- _TASK GOAL_:
Exactly the lines below from the one with "jet continuu de apă" up to and including the one with "5.3 Recomandări destinate pompierilor" make up the answer, with nothing else added.

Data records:
#####

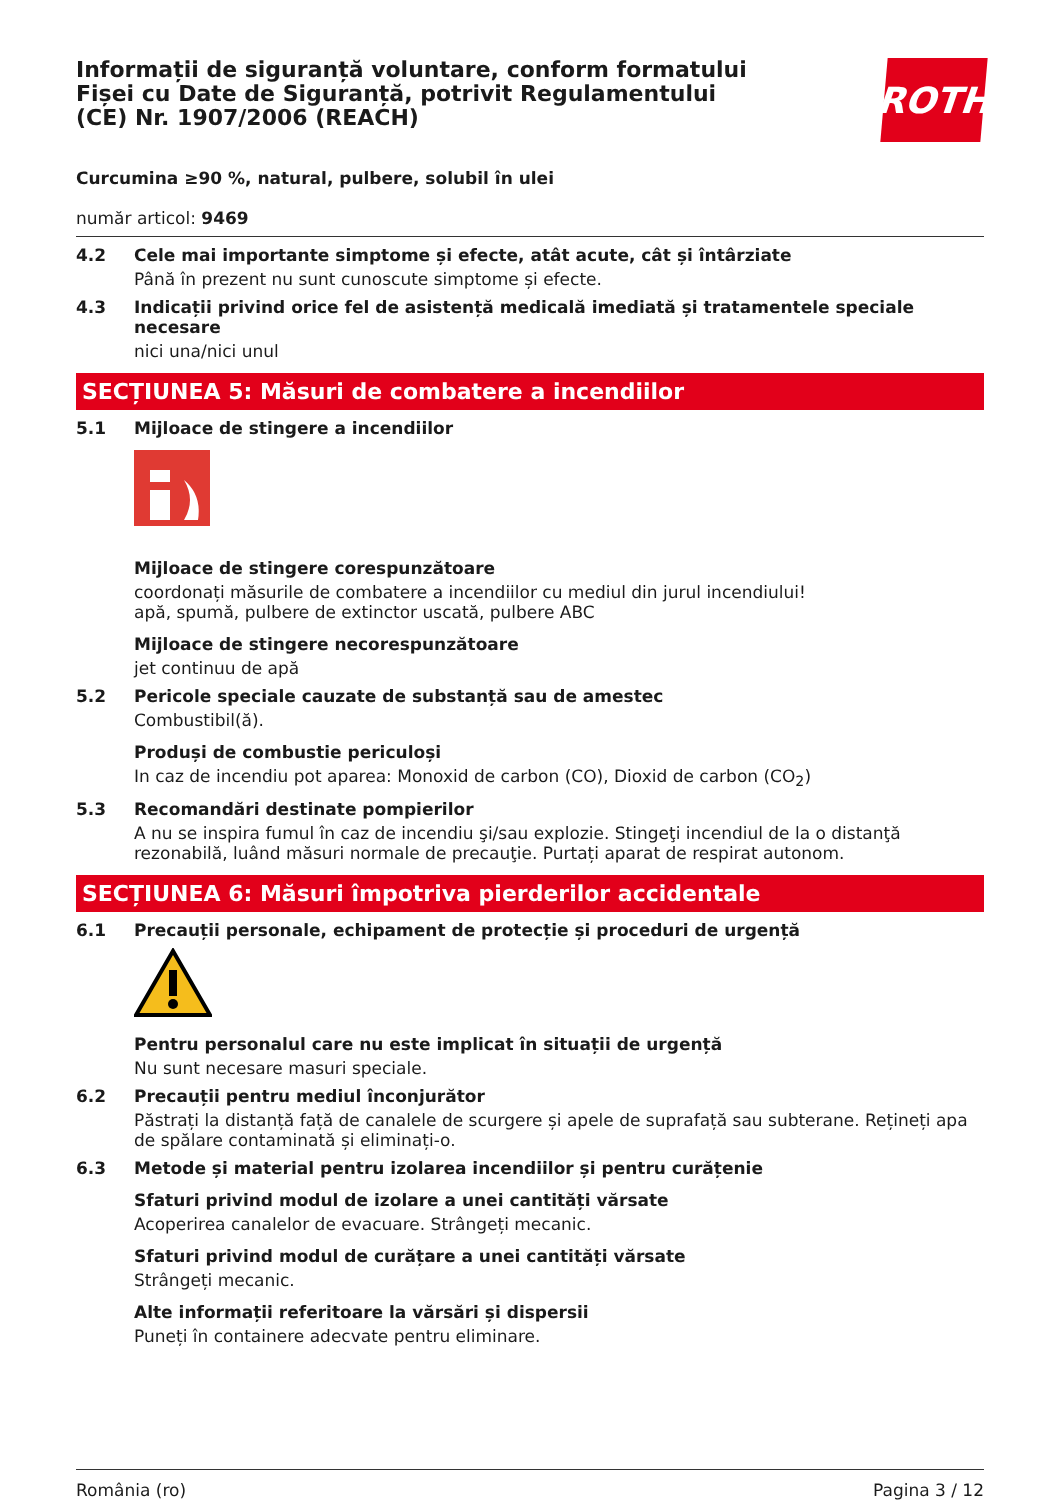Informații de siguranță voluntare, conform formatului Fișei cu Date de Siguranță, potrivit Regulamentului (CE) Nr. 1907/2006 (REACH)
ROTH
Curcumina ≥90 %, natural, pulbere, solubil în ulei
număr articol: 9469
4.2 Cele mai importante simptome și efecte, atât acute, cât și întârziate
Până în prezent nu sunt cunoscute simptome și efecte.
4.3 Indicații privind orice fel de asistență medicală imediată și tratamentele speciale necesare
nici una/nici unul
SECȚIUNEA 5: Măsuri de combatere a incendiilor
5.1 Mijloace de stingere a incendiilor
Mijloace de stingere corespunzătoare
coordonați măsurile de combatere a incendiilor cu mediul din jurul incendiului!
apă, spumă, pulbere de extinctor uscată, pulbere ABC
Mijloace de stingere necorespunzătoare
jet continuu de apă
5.2 Pericole speciale cauzate de substanță sau de amestec
Combustibil(ă).
Produși de combustie periculoși
In caz de incendiu pot aparea: Monoxid de carbon (CO), Dioxid de carbon (CO<sub>2</sub>)
5.3 Recomandări destinate pompierilor
A nu se inspira fumul în caz de incendiu şi/sau explozie. Stingeţi incendiul de la o distanţă rezonabilă, luând măsuri normale de precauţie. Purtați aparat de respirat autonom.
SECȚIUNEA 6: Măsuri împotriva pierderilor accidentale
6.1 Precauții personale, echipament de protecție și proceduri de urgență
Pentru personalul care nu este implicat în situații de urgență
Nu sunt necesare masuri speciale.
6.2 Precauții pentru mediul înconjurător
Păstrați la distanță față de canalele de scurgere și apele de suprafață sau subterane. Rețineți apa de spălare contaminată și eliminați-o.
6.3 Metode și material pentru izolarea incendiilor și pentru curățenie
Sfaturi privind modul de izolare a unei cantități vărsate
Acoperirea canalelor de evacuare. Strângeți mecanic.
Sfaturi privind modul de curățare a unei cantități vărsate
Strângeți mecanic.
Alte informații referitoare la vărsări și dispersii
Puneți în containere adecvate pentru eliminare.
România (ro) Pagina 3 / 12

#####

- _ANSWER SPACE_:
jet continuu de apă
5.2 Pericole speciale cauzate de substanță sau de amestec
Combustibil(ă).
Produși de combustie periculoși
In caz de incendiu pot aparea: Monoxid de carbon (CO), Dioxid de carbon (CO<sub>2</sub>)
5.3 Recomandări destinate pompierilor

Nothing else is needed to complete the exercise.